Ezra Furman & the Harpoons: “Inside the Human Body”

If Ezra Furman were really as much like Bob Dylan as he’s sometimes made out to be, then his second album, Inside the Human Body, would, hypothetically, be met with more than its fair share of derision and scorn. After all, on his debut, 2007’s Banging Down the Doors, Furman proved to be a folksinger of uncommon poise and boundless imagination, turning in a winding set of finger-picked and quickly-strummed tunes that freewheeled between confessional lyricism, absurdist whimsy, straight romanticism, and spiritual inquiry. It was an album filled with words, and those words packed a mighty whallop. But now, Furman’s thrown a bit of a curveball– he’s gone electric. And we all remember how well that went over when a certain Mr. Zimmerman tried it out way back in the mid-60s.

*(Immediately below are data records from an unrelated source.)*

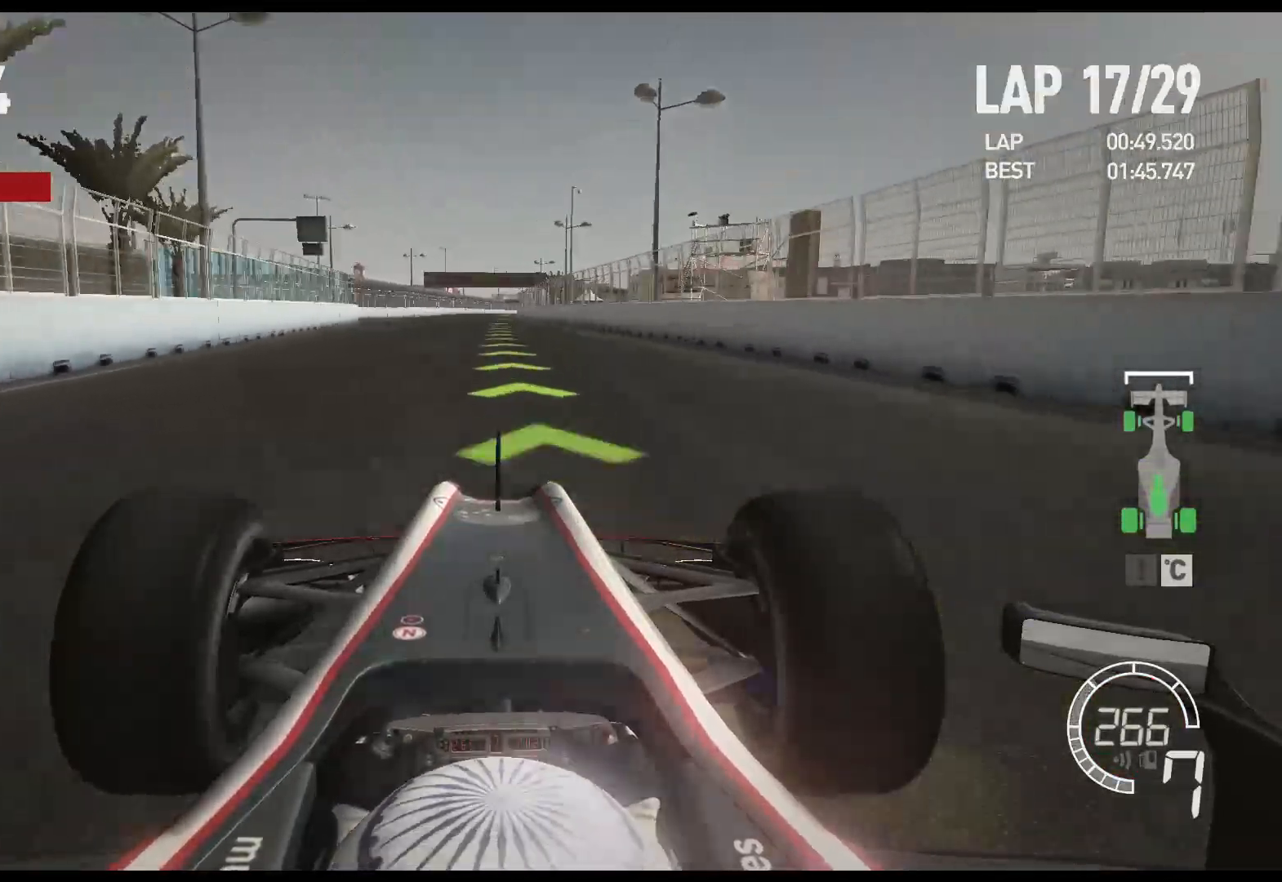
{"buttons": ["R2"], "left_stick": "center", "right_stick": "center", "events": []}
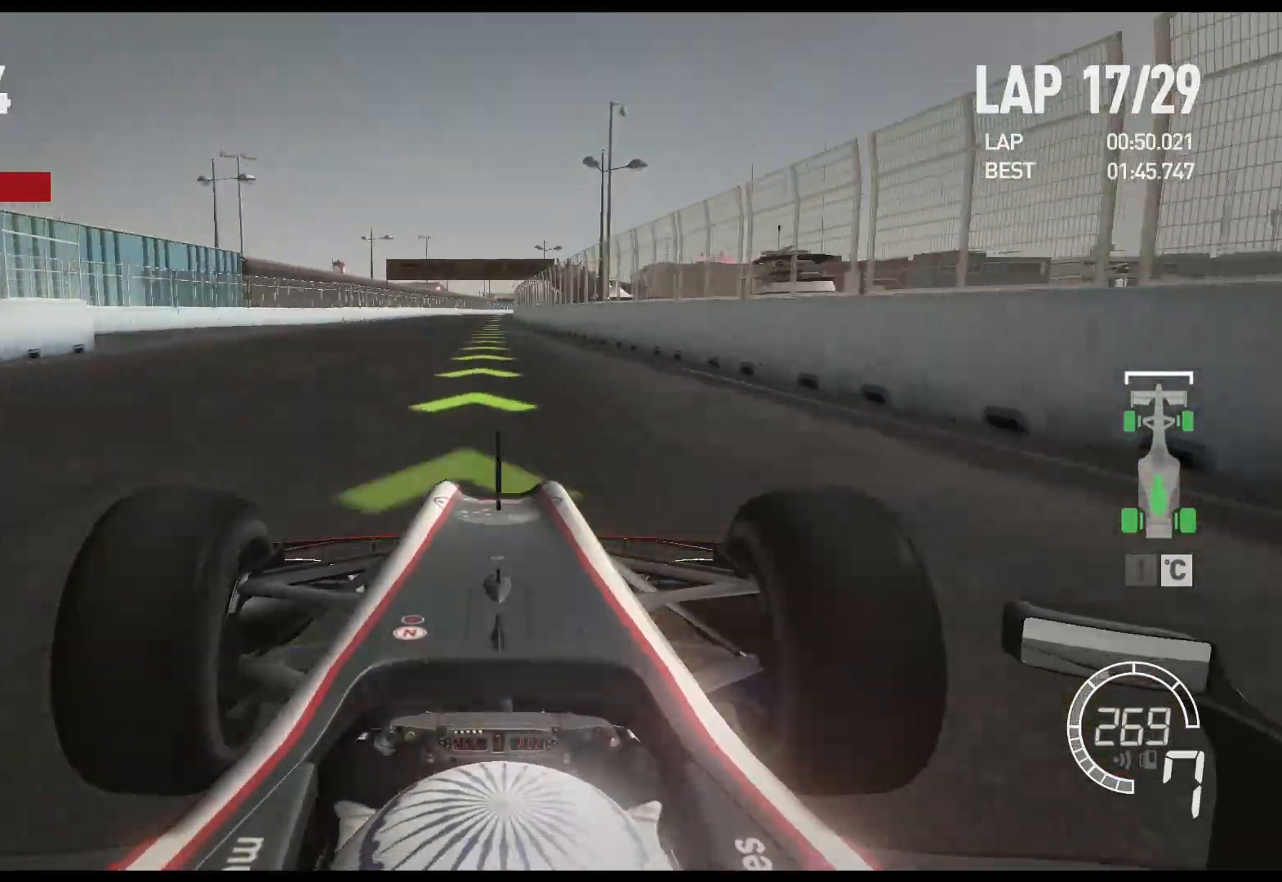
{"buttons": ["R2"], "left_stick": "center", "right_stick": "center", "events": []}
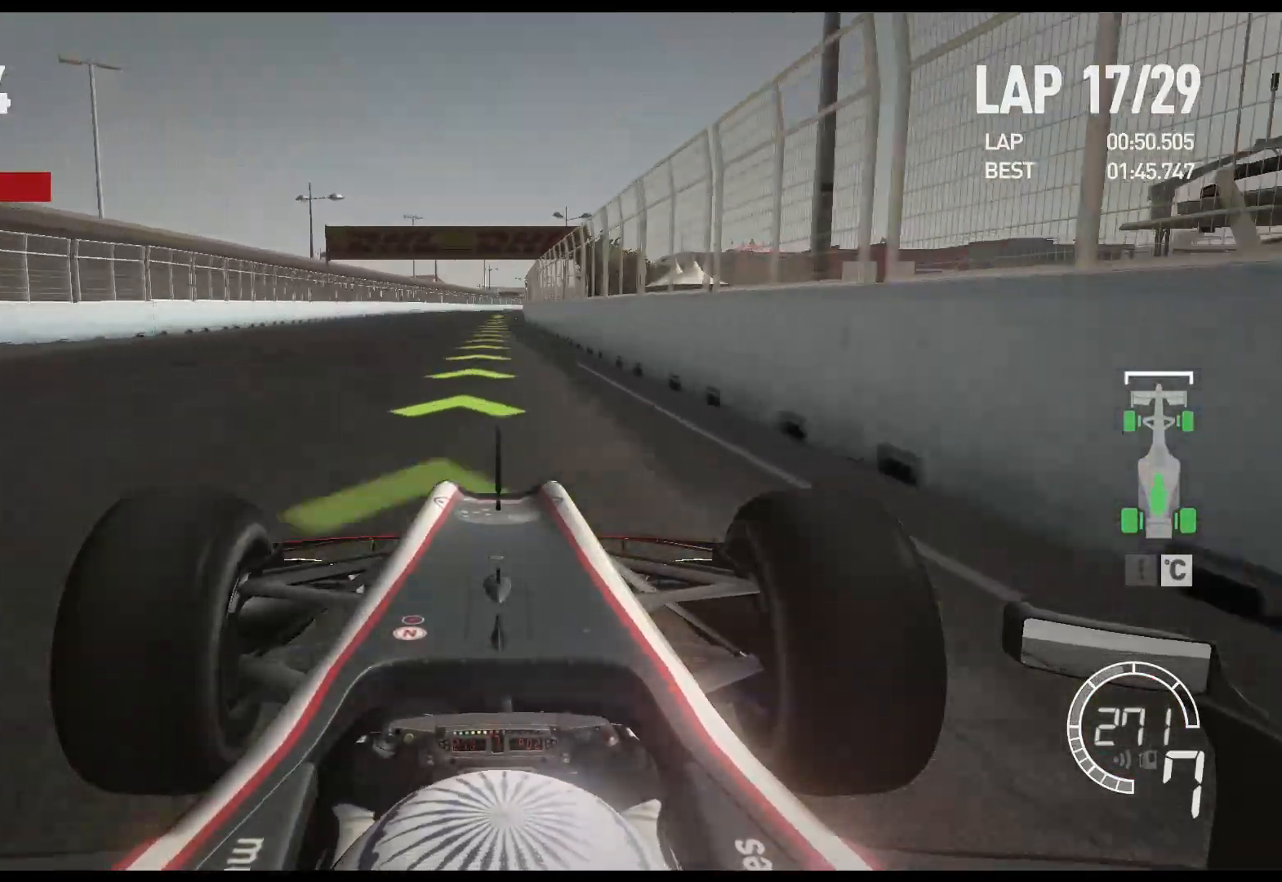
{"buttons": ["R2"], "left_stick": "center", "right_stick": "center", "events": []}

But of course, Furman isn’t Bob Dylan, despite what his pitchless yelp and nasally crooning might suggest, and, despite reading like a similar career trajectory on paper, Inside the Human Body is not his Bringing it All Back Home or Highway 61 Revisited. And the reason for that is simple: While Dylan was essentially creating a whole new world when he plugged in, Furman has simply made another very good album– and one that, despite its differences, sounds an awful lot like his debut, come to think of it. Because while Furman and his Harpoons have beefed up their arrangements ever so slightly, focusing a bit more on the electric guitar and a full-band sound, it’s basically the same folk-punk sound they employed on their debut, clear-eyed singer-songwriter fare married to breakneck rhythms and frenetic guitar strumming.

In fact, while Dylan’s mid-60s reinvention found him expanding his (and everyone else’s) musical world to an infinite degree, Inside the Human Body actually finds the world of Ezra Furman growing a bit smaller. His debut album was bursting at the seems with awkward energy and unfettered imagination, and if this album is still a wild ride and an incredible display of passion and wit, it’s also a little bit more focused and restrained. Even though the band bangs out some of their fiercest, hardest-hitting songs yet, like swaggering opener “We Should Fight” and the punkish “Big Deal,” some of the raggedness of Banging Down the Doors has been honed and refined into an album that’s much shorter and leaner.

But that’s not such a bad thing– after all, everyone has to grow up some time, and Furman proves that he can do it without losing his loopy lyrical sensibilities, his goofball humor, and his manic energy. Because while it’s a little cleaner and more concise than the last album, it’s still rife with weirdness and creativity, and, if anything, Furman shows that he’s able to focus his songwriting in meaningful ways; if the last album proved to be so fantastic because of the way it zigzagged from one tangent and detour to the next, this one’s potent in its precision and craft, in its sense of purpose.

As the title suggests, this one’s all about the messy stuff of humanity, though it isn’t the anatomy that its name implies. Throughout the album, Furman does for mankind what “God is a Middle-Aged Woman” did on Banging Down the Doors, exploring all the beauty and foolishness of the human experience through a mix of surrealist metaphors, sly storytelling, and surprisingly straightforward confessions. “I’m not a monster, I’m a human being!” squeals our narrator in the opening song, and it serves as a sort of rallying cry for the whole album, a declaration that there’s beauty to be found in humanity despite its foolishness and its frailty. “And I’m the greatest thing you’ve ever seen!” he finishes, and then lays out a compelling case. These songs offer portraits of relationships in trouble, of people screwing things up and then trying to pull it all together again. But of course it’s not nearly as straightforward as it sounds– Furman yelps his way through these songs with his usual blend of humor and compassion, celebrating human creativity and sending up rock star arrogance in the same couplet, delivering a fully-formed picture of humanity as a complex and bewildering thing of beauty.

He and his Harpoons bang down the doors once again on the rockers, and stretch out for the aching slow numbers, which make up about half the album. The album is over in a hurry, which is mostly a blessing; it doesn’t encompass as many big ideas as the last one, but it does feel more consistent and purposeful, and, rather than lingering a bit too long, it leaves the listener wishing for a bit more, which is never really a bad thing. And though it’s a wonderful and rewarding album for the picture it paints of humanity, it’s most notable for the picture it paints of Ezra Furman as a fiercely creative, iconoclastic musician who plays by his own set of rules– a folkie, a rocker, an incredible mess of a man who, fresh out of college, is quickly establishing himself as one of the most fully-formed talents to emerge in recent memory.